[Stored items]
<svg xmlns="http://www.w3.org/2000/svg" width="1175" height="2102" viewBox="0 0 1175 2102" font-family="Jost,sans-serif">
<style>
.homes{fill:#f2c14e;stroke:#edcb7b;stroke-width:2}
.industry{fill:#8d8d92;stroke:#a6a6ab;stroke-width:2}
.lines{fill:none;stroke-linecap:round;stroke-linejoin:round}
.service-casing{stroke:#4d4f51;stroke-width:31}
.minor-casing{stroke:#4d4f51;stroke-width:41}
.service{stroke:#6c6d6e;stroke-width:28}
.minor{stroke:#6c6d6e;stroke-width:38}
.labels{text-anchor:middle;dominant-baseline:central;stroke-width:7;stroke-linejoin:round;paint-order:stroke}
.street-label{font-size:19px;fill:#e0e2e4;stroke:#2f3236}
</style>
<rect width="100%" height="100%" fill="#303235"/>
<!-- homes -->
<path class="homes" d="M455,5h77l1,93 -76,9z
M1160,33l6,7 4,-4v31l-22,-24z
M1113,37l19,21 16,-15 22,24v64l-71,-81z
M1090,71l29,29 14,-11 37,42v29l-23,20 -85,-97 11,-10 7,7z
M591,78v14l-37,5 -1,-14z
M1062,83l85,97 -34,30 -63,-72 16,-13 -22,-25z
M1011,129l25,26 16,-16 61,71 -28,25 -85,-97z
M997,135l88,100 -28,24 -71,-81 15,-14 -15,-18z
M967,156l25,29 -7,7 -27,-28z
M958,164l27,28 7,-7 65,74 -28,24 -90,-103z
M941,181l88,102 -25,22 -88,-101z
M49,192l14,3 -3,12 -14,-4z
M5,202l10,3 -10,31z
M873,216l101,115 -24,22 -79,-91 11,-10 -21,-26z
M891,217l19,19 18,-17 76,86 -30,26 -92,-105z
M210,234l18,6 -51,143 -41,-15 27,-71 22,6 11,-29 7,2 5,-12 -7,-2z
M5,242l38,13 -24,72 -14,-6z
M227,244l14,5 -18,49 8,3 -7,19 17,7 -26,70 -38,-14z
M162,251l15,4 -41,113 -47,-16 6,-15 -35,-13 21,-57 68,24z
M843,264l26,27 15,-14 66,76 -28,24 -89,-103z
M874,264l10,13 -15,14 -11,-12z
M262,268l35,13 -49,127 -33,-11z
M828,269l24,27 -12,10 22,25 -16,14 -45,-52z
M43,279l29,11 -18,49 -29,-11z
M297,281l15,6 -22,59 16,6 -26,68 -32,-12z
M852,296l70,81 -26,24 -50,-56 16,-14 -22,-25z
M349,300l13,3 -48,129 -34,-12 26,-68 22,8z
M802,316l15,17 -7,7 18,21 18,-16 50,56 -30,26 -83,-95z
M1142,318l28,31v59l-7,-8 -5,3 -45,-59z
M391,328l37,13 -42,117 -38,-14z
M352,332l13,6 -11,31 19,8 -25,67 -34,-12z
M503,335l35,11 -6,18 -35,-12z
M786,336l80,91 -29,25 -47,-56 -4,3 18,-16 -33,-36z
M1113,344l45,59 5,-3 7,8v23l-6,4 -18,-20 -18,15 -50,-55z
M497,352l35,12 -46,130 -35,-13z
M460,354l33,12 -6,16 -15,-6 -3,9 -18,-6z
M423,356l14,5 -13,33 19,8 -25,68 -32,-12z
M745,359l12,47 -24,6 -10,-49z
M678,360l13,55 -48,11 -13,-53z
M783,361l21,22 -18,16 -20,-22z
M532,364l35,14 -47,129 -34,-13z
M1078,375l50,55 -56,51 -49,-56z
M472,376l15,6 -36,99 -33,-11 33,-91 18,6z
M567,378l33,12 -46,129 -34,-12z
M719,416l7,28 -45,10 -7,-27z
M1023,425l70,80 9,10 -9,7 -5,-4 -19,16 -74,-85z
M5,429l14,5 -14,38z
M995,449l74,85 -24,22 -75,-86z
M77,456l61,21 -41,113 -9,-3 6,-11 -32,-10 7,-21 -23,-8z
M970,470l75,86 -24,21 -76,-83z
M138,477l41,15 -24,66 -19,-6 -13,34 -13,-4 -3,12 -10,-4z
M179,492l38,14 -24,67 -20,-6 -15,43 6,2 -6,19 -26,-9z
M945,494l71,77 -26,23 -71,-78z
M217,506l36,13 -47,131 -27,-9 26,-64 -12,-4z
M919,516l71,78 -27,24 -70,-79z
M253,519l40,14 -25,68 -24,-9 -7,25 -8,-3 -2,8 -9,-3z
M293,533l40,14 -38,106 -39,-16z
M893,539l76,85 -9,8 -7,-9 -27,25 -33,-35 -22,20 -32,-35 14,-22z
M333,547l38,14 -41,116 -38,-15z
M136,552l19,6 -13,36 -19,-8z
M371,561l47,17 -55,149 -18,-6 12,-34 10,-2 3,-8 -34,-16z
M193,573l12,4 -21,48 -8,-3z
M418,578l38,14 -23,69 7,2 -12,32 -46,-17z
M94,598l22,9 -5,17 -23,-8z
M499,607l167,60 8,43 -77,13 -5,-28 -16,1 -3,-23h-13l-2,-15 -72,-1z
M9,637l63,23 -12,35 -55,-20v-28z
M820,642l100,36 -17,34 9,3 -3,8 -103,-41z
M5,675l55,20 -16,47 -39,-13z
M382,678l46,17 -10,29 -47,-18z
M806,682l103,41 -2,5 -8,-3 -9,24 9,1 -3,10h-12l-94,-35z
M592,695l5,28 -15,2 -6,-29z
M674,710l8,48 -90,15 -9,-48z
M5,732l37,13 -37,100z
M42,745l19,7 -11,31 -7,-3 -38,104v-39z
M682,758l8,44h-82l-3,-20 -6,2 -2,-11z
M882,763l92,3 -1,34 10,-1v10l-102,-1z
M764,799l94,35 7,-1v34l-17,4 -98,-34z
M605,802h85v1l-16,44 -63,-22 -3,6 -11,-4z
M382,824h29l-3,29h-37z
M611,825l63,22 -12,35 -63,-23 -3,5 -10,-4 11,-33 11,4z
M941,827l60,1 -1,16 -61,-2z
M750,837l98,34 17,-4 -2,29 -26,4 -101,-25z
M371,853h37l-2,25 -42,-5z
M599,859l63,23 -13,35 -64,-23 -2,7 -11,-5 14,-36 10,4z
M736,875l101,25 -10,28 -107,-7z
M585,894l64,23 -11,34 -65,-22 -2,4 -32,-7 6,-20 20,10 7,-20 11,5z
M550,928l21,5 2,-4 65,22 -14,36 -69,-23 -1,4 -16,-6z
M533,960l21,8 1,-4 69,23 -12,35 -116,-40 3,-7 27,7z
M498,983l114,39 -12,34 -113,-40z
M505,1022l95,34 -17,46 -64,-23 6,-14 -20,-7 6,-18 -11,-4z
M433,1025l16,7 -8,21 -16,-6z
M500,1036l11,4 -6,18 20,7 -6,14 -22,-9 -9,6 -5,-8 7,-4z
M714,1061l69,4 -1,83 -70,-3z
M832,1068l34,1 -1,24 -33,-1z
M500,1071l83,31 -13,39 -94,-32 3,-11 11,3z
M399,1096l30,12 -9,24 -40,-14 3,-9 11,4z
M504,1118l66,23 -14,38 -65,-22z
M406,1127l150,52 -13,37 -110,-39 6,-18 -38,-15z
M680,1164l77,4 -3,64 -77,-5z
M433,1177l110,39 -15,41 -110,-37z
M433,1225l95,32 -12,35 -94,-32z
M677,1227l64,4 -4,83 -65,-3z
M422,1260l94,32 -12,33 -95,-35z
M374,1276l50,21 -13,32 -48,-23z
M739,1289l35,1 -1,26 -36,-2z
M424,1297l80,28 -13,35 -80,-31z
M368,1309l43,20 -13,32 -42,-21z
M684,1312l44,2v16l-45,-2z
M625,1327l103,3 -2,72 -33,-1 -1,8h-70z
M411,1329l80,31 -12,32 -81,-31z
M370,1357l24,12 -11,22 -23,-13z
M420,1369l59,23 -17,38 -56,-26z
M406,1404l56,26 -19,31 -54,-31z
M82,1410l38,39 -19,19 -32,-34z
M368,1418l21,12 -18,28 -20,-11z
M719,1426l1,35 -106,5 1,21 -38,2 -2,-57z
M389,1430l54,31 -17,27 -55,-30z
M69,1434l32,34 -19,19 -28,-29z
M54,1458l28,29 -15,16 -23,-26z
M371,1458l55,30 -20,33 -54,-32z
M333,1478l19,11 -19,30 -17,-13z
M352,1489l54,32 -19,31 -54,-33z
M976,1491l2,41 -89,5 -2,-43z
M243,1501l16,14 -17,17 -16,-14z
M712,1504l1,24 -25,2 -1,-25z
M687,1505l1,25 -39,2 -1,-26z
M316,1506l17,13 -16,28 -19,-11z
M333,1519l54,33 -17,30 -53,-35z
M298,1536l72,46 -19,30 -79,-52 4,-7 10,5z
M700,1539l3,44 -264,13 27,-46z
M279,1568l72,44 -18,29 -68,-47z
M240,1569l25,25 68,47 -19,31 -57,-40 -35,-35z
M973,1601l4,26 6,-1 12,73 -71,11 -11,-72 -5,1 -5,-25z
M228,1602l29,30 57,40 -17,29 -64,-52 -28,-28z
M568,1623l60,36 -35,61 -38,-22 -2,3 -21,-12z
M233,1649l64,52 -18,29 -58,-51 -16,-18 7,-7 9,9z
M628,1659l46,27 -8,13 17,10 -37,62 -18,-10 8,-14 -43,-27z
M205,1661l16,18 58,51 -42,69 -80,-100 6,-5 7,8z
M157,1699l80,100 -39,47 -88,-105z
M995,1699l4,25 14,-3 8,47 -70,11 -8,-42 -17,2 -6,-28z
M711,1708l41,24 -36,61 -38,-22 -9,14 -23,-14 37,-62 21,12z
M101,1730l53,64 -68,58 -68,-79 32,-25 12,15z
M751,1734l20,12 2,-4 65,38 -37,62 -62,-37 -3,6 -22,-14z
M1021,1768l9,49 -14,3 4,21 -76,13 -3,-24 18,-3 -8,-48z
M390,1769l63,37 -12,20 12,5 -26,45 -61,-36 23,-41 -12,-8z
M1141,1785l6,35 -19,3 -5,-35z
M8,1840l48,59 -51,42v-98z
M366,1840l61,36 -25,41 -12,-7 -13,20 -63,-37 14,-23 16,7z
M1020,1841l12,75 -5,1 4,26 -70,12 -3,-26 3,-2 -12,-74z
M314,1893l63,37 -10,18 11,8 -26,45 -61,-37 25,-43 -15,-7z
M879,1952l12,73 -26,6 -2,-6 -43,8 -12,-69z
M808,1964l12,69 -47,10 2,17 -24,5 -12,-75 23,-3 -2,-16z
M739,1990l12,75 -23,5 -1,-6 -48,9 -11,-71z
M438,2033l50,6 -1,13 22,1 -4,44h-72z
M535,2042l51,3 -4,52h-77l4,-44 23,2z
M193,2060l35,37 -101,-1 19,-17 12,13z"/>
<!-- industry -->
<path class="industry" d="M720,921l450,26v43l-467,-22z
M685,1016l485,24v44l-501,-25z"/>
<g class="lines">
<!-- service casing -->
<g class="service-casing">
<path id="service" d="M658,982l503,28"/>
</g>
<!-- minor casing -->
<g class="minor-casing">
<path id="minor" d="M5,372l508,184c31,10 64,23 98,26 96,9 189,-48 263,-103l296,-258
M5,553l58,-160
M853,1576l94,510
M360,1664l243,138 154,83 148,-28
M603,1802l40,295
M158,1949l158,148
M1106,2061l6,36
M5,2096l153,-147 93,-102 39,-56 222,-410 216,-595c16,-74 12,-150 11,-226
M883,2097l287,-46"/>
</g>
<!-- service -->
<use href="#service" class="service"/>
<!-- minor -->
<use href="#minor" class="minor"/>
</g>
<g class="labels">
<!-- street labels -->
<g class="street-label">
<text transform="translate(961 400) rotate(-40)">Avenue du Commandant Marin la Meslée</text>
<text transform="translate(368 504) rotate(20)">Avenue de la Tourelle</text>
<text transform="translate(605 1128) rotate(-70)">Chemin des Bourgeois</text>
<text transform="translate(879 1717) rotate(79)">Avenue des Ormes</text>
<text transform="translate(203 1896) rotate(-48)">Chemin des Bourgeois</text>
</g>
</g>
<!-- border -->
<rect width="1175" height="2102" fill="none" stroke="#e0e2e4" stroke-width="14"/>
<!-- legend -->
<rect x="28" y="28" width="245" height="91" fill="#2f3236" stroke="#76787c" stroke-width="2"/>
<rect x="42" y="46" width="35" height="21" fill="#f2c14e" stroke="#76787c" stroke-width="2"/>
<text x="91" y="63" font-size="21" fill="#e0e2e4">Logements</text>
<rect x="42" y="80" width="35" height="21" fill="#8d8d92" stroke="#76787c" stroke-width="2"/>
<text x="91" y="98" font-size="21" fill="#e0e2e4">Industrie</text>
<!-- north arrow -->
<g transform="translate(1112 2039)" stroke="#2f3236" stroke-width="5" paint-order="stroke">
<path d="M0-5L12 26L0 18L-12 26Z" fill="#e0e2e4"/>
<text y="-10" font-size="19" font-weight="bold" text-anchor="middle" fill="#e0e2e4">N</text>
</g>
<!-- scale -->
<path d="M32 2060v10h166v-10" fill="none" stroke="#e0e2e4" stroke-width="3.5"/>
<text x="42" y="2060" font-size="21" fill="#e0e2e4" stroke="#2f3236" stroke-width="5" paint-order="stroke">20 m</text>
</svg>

> [Directions] Reproduce every line above that contains the string "lines".

> [Task response]
.lines{fill:none;stroke-linecap:round;stroke-linejoin:round}
<g class="lines">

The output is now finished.